= Jamie Raeburn =

"Jamie Raeburn" is a traditional Scottish song about penal transportation. Jamie Raeburn is reputed to have been a baker in Glasgow before being sentenced for petty theft, although he was allegedly innocent, and then sent out to the colonies as punishment.

According to the National Library of Scotland the lyrics to the song were probably published between 1840 and 1850.

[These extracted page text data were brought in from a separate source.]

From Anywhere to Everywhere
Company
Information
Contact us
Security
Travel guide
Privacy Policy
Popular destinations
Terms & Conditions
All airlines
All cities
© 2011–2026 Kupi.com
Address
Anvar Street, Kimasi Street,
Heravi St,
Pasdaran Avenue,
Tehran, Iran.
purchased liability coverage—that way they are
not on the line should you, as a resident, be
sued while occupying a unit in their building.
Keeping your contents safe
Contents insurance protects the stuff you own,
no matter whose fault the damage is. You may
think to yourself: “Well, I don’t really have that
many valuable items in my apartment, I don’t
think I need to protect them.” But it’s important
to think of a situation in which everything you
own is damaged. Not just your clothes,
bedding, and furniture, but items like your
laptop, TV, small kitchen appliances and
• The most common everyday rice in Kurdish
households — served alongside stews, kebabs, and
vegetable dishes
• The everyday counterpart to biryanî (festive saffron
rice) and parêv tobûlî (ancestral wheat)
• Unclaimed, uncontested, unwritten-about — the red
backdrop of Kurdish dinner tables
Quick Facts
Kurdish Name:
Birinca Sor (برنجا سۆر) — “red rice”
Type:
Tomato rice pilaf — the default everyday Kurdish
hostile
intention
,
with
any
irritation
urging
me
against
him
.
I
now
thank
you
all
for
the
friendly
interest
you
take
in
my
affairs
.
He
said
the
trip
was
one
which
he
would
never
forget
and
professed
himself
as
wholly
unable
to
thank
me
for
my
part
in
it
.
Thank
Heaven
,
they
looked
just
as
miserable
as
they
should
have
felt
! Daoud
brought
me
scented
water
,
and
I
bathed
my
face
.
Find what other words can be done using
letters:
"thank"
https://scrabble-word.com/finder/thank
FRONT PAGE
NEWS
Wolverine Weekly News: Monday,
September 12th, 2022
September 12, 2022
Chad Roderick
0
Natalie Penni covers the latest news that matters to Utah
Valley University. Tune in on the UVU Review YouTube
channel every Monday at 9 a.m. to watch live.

In Robert Ford's 'Vagabond Songs and Ballads of Scotland: With Many Old and Familiar Melodies' (1901) he writes the following in relation to the song:

The above was long a popular street song all over Scotland and sold readily in penny sheet form. The hero of the verses, in whose mouth the words are put, I recently learned on enquiry, through the columns of the Glasgow Evening Times was a baker to trade who was sentenced to banishment for theft more than sixty years ago. His sweetheart, Catherine Chandlier, thus told the story of his misfortunes: "We parted at ten o'clock and Jamie was in the police office at 20 minutes past ten. Going home, he met an acquaintance of his boyhood, who took him in to treat him for auld langsyne. Scarcely had they entered when the detectives appeared and apprehended them. Searched, the stolen property was found. They were tried and banished for life to Botany Bay. Jamie was innocent as the unborn babe, but his heartless companion spoke not a word of his innocence.

A number of folk artists, predominantly Scottish, have recorded versions of the song.